Devido ao isolamento social, os dízimos e ofertas, antes doados presencialmente, pararam de chegar aos cofres santos. Para contornar o problema, missionários sugeriram que os membros realizassem depósitos online. Entretanto, a Revista Piauí mostrou na matéria "Sem fiéis, sem dízimo, sem palanque", que a quantia recebida foi inferior ao esperado, o que causou prejuízo às instituições

O escritor de O reino, que cobre a área de religião há quarenta anos, aponta ainda que o discurso negacionista tem mais recepção em algumas denominações. Segundo ele, as que possuem a maior parte de seus fiéis provenientes da classe média e elite, como é o caso da Luterana, Metodista e Presbiteriana, são menos suscetíveis a discursos falaciosos. As pentecostais como a Batista e a Congregação atraem diferentes camadas sociais, apresentando narrativas diversificadas. Em contraposição, as neopentecostais atraem pessoas em situação de dificuldade extrema – seja na área financeira, social ou psicológica –, geralmente com pouca escolaridade e sem acesso à informação, o que as tornam dependentes das interpretações dos pastores.

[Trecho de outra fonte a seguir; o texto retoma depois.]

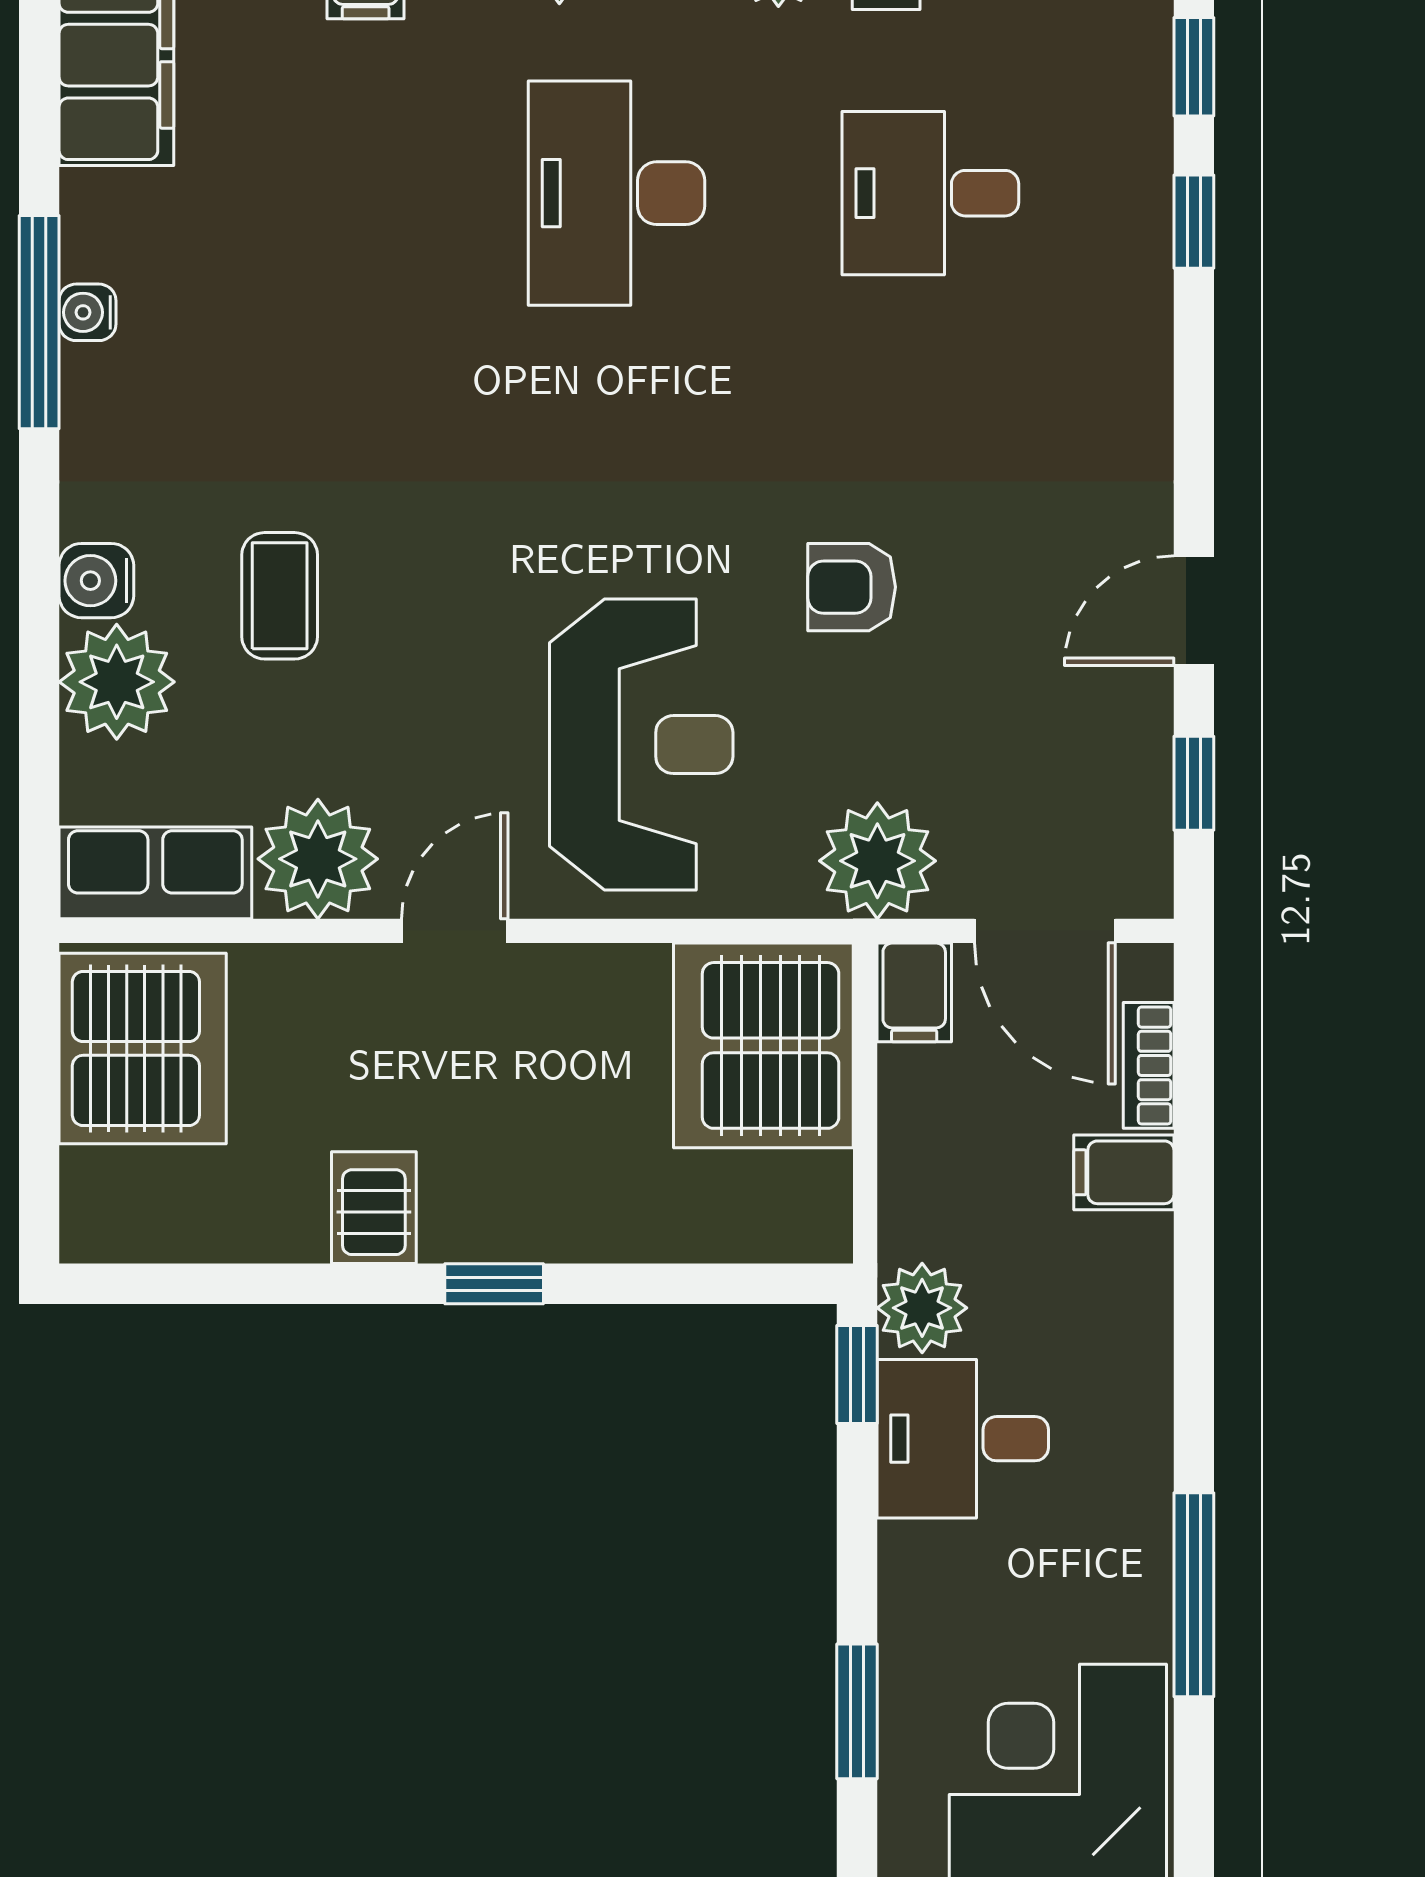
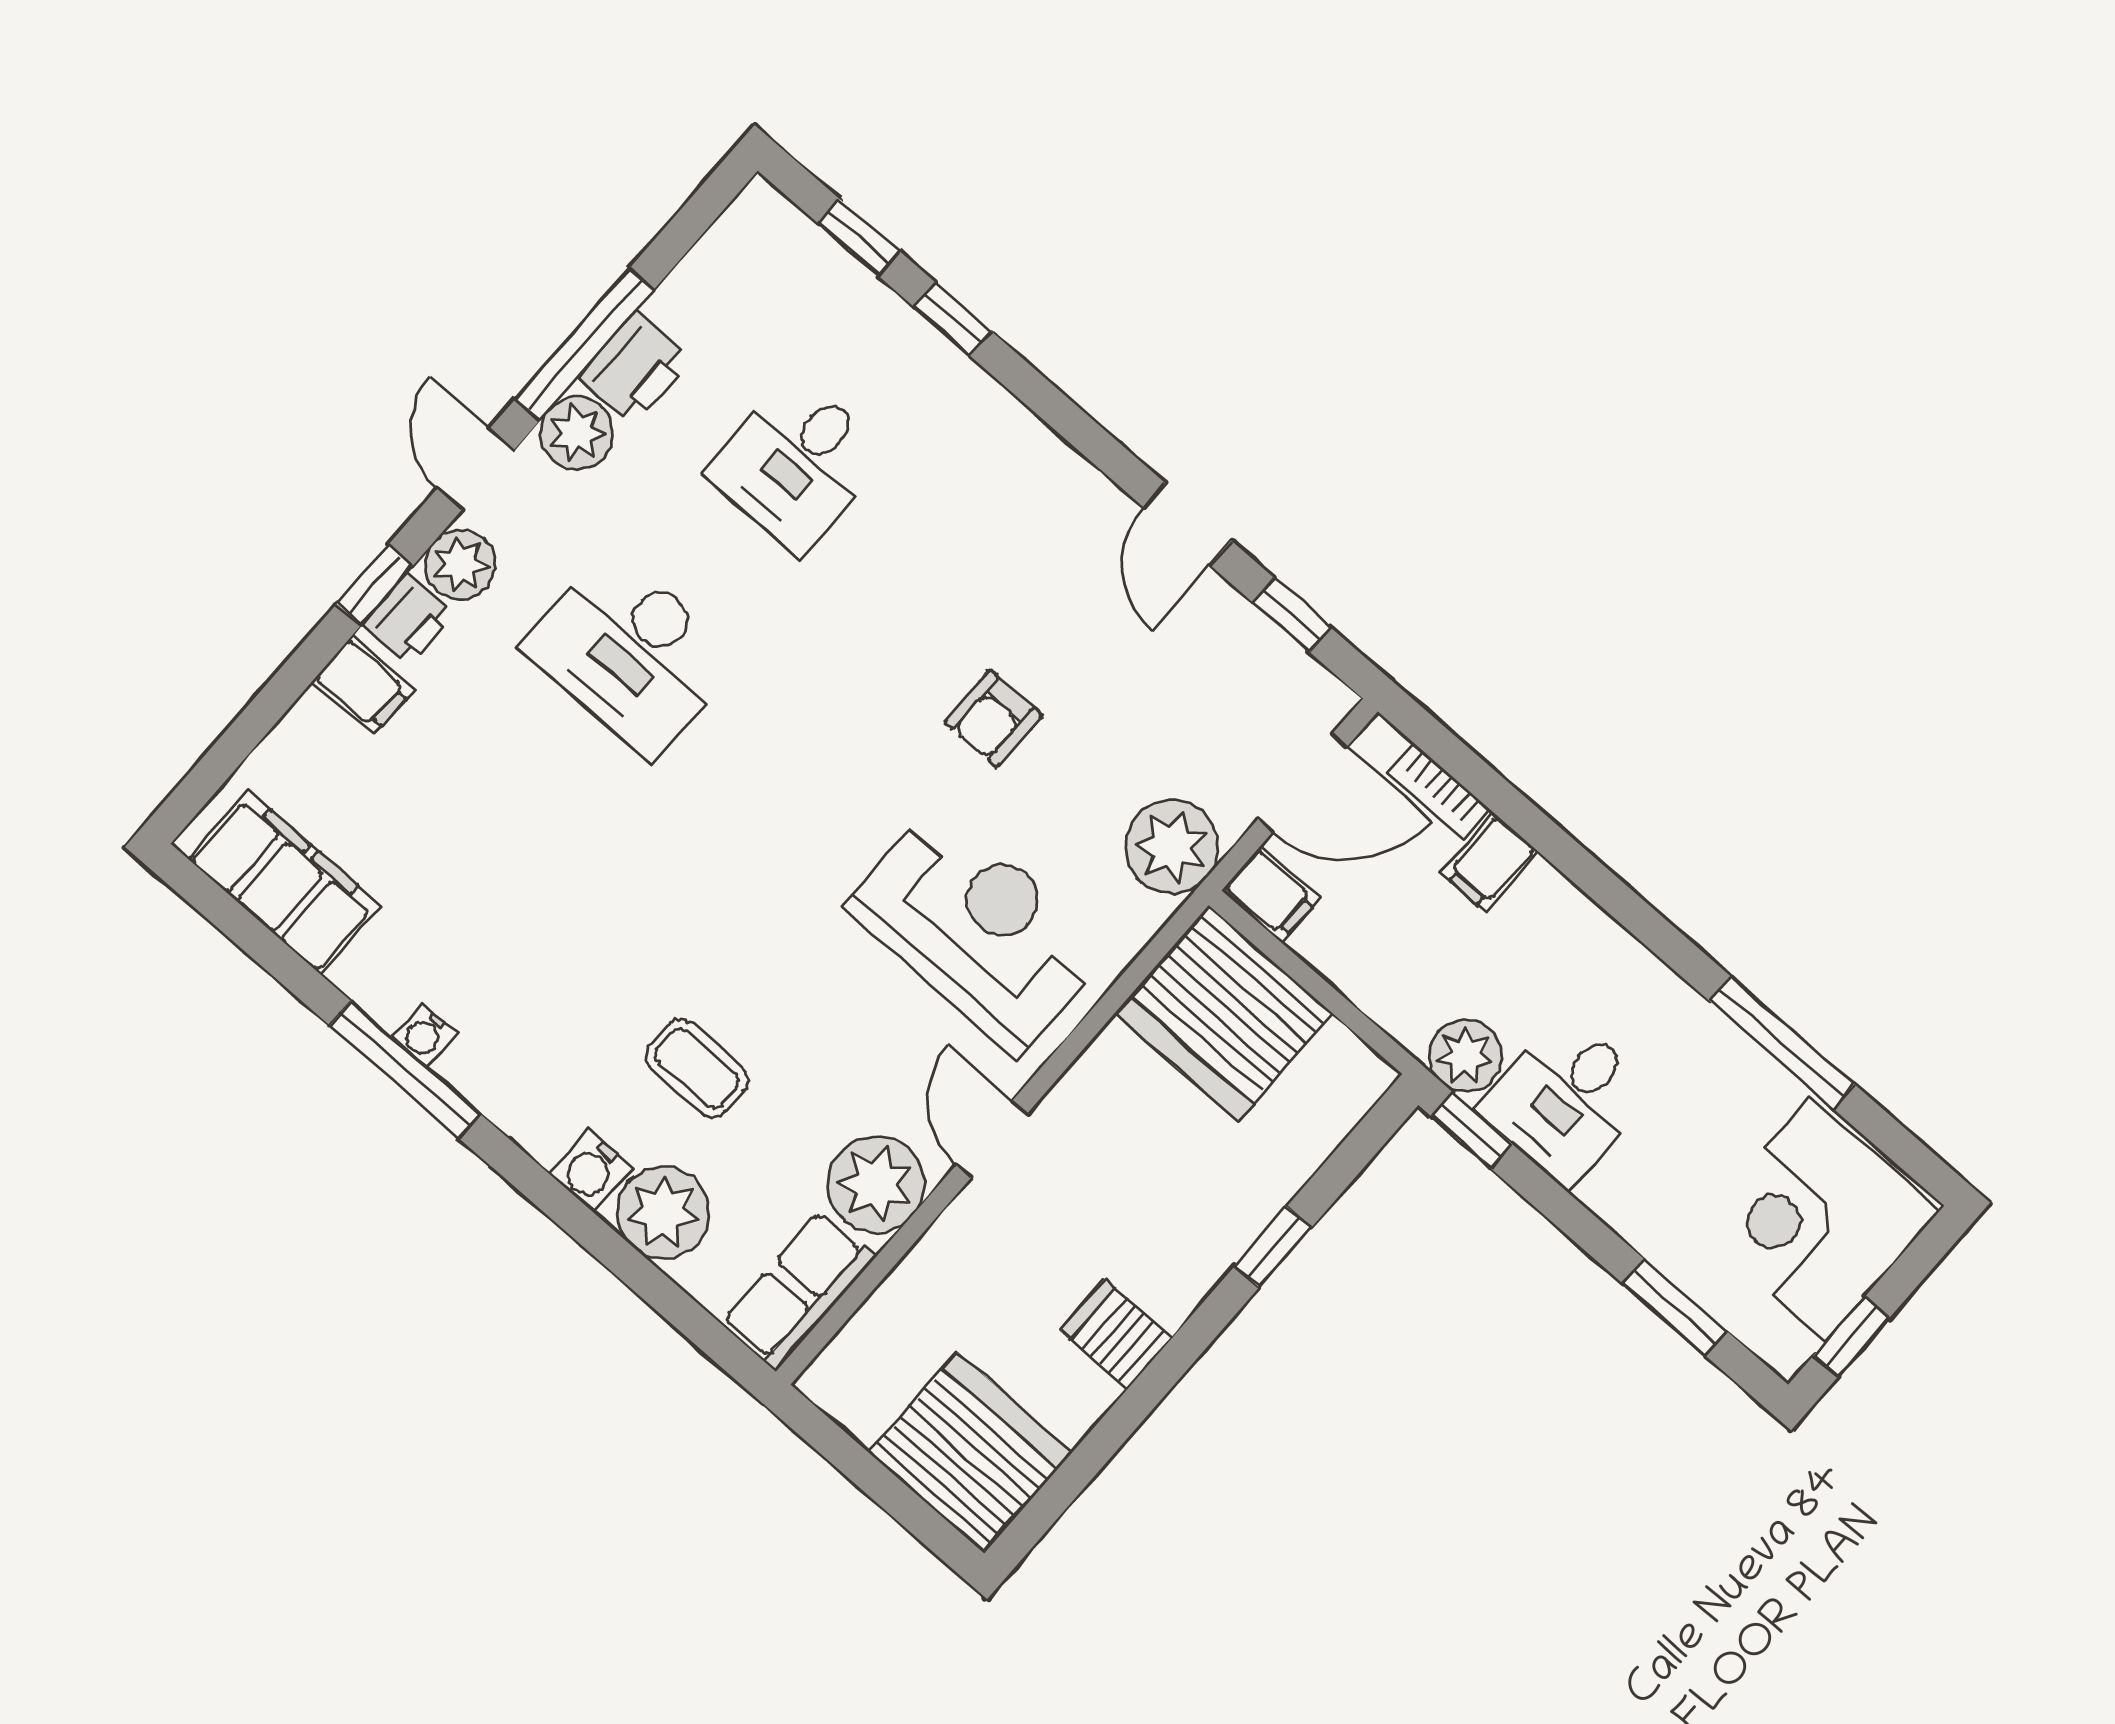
server rack: (143, 1048) -> (971, 1453), moved
window: (494, 1284) -> (1273, 1247), moved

“Não é uma verdade dizer que entre os evangélicos qualquer coisa que o pastor falar as pessoas vão seguir cegamente.  Vão ter pastores negacionistas e não negacionistas e aquilo que eles falarem nem todos vão cumprir. Mas em algumas igrejas neopentecostais isso acontece sim, as pessoas confiam piamente", afirma Gilberto. 

Persuadidos por discursos difundidos dentro de templos e reafirmados por autoridades como o presidente da república, muitos fiéis vêem a vacina com desconfiança e se recusam a serem imunizados. De acordo com pesquisa do Datafolha realizada em março de 2021, 14% dos 2.023 religiosos entrevistados não pretendem se vacinar contra a covid-19. O número, que representa os evangélicos, é superior ao de católicos ouvidos (6%). 

Magna Aparecida, membro da Congregação Cristã do Brasil, diz que notou discursos negacionistas entre religiosos de diferentes denominações. “Tenho colegas de caminhada que não querem tomar a vacina e justificam com aquele discurso de que ‘Deus cuida'''. Contudo, ela pondera: "temos que fazer a nossa parte, pois Deus criou a medicina, então temos que segui-la".